Comunidad acondiciona la biblioteca
Lucy agrega que metió el proyecto de la biblioteca en un concurso de la Secretaría de Cultura y salieron beneficiados con ocho mil pesos, lo cual les permitió llevar talleristas de bordado artesanal y gorros de lana.
“Yo soy muy creyente del empoderamiento de las comunidades y que ellos mismos logren grandes cosas y aunque en la pandemia estábamos todos muy temerosos, entre todos los habitantes acondicionamos el espacio para la biblioteca”, afirma.
Relata que encontraron un lugar sobre la calle principal de la población, la cual limpiaron y “comenzamos a ponerle luz”, además de que señala que se hizo durante el inicio de la pandemia por la COVID-19 y no tenían riesgo de contagio, debido a que la comunidad cerró sus puertas.
“Queríamos tener una forma de fomentar alegría en medio de la pandemia y aunque les costó confiar (a la población), al involucrarse hicimos distintas actividades lúdicas para que no la pasaran tan mal encerrados”, señala.
Talleres para todos
Lucy comenta que desde hace un año que abrió esta biblioteca, no sólo los niños, que van desde 1 hasta 12 años de edad, frecuentan este recinto, sino también los papás y hasta abuelitos, ya que los voluntarios del lugar ofrecen cursos de inglés, bailoterapia y más.
“Al ser un lugar turístico, me parece que es importante que tengan conocimiento de inglés, por eso se les imparte a niños y adultos”, subraya.
La profesora comparte que junto con voluntarios de Oaxaca y otros estados han creado bibliotecas y fomentado la lectura y valores en comunidades del Istmo de Tehuantepec, Valles Centrales y ahora en Las Guacamayas.
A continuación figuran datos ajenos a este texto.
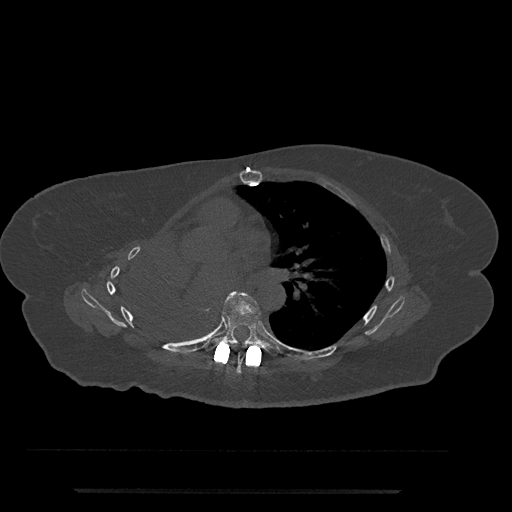
CT including the spine, one axial slice. Position 462 of 797 along the scan axis. Reconstruction kernel Br40s/3. 120 kVp. Bone window (W 1800 / L 400 HU). 0.5 mm slice thickness. 512 × 512 image matrix. Female patient, age 51 years. From the clinical record (not read from this slice): primary cancer: neuro; vertebrae with lytic lesions (as recorded): T8.
Structures marked on this image (semi-automatically segmented with operator editing):
- T6 vertebra: bounding box <227,353,245,373> (left, top, right, bottom; pixels)
- T7 vertebra: <193,292,279,357>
“Los voluntarios y mis hijas también dan clases de música, acondicionamiento físico y bailoterapia, además de que yo he capacitado a las personas para seguir manteniendo la biblioteca”, abunda.
Están capacitados para conservar la biblioteca
Lucía sabe que no estará para siempre en Las Guacamayas, por lo que desde el inicio de la biblioteca capacitó a las madres de familia y otras personas para que mantengan el espacio.
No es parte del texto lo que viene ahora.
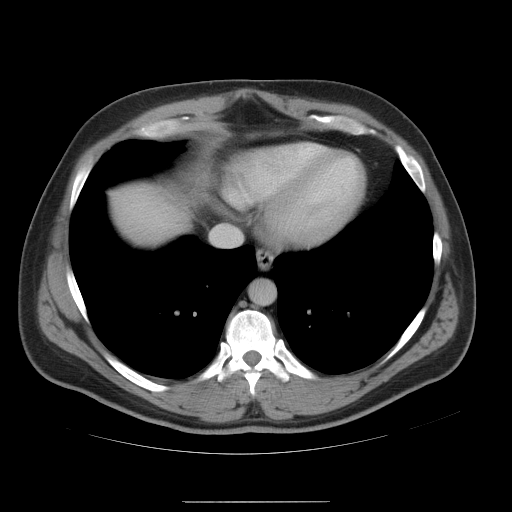
Contrast-enhanced abdominal CT, one axial slice; position 48 of 54 along the scan axis; 120 kVp; intravenous contrast given; soft-tissue window (W 400 / L 40 HU); 5 mm slice thickness; 512 × 512 image matrix, field of view 436 × 436 mm. Case-level facts recorded for this patient, not image findings: patient: male, age 74 years at operation; diagnosis: colorectal cancer liver metastases, imaged before liver resection; multiple liver metastases: no; largest metastasis: 15 cm; disease in both lobes: no.
Annotated regions visible in this slice (manually delineated by an expert):
- hepatic veins: bounding box (x1, y1, x2, y2) in pixels: (213, 229, 240, 245)
- liver: (108, 180, 194, 247)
“Aunque Lucía se mueva, ellas ya saben cómo mantener el espacio”, asegura.
A pesar de que actualmente la biblioteca está cerrada debido a los usos y costumbres que se rigen en el lugar, Lucy no deja de dar sus talleres y cursos, pues las mamás y niños ya se acostumbraron a estar ocupados aprendiendo mucho.
“Las mamás me comentan que los niños pasan por la biblioteca y gritan: ‘Lucy, ya abre la biblioteca’ y ojalá pronto se vuelva realidad”, confiesa.